CycleDiffusion: Voice Conversion Using Cycle-Consistent Diffusion Models

Dongsuk Yook, Geonhee Han, Hyung-Pil Chang and In-Chul Yoo

Abstract

Voice conversion (VC) refers to the technique of modifying one speaker’s voice to mimic another’s while retaining the original linguistic content.

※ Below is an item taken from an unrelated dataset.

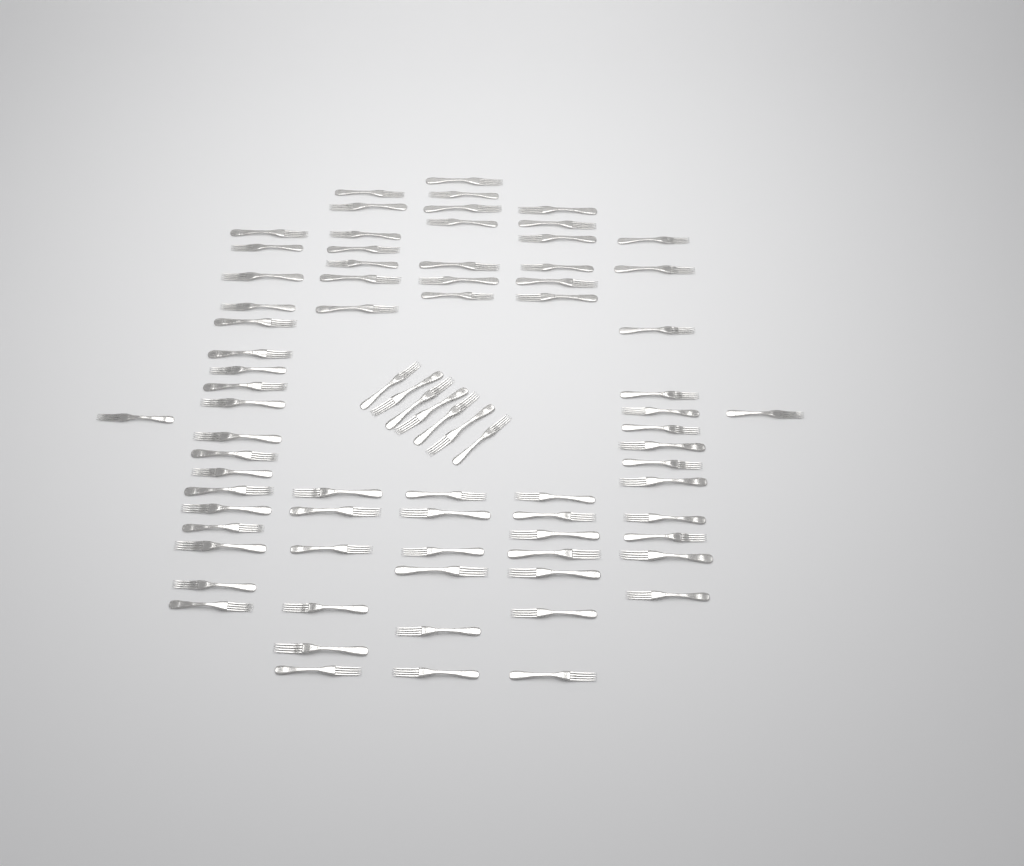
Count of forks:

This technology finds its applications in fields such as speech synthesis, accent modification, medicine, security, privacy, and entertainment. Among the various deep generative models used for voice conversion, including variational autoencoders (VAEs) and generative adversarial networks (GANs), diffusion models (DMs) have recently gained attention as promising methods due to their training stability and strong performance in data generation. Nevertheless, traditional DMs focus mainly on learning reconstruction paths like VAEs, rather than conversion paths as GANs do, thereby restricting the quality of the converted speech. To overcome this limitation and enhance voice conversion performance, we propose a cycle-consistent diffusion (CycleDiffusion) model, which comprises two DMs: one for converting the source speaker’s voice to the target speaker’s voice and the other for converting it back to the source speaker’s voice. By employing two DMs and enforcing a cycle consistency loss, the CycleDiffusion model effectively learns both reconstruction and conversion paths, producing high-quality converted speech. The effectiveness of the proposed model in voice conversion is validated through experiments using the VCTK (Voice Cloning Toolkit) dataset

Full paper is available at https://www.mdpi.com/2076-3417/14/20/9595

Samples

Audio samples are taken from the VCTK data set [1].

A. Audio samples

Some samples are presented in the table below.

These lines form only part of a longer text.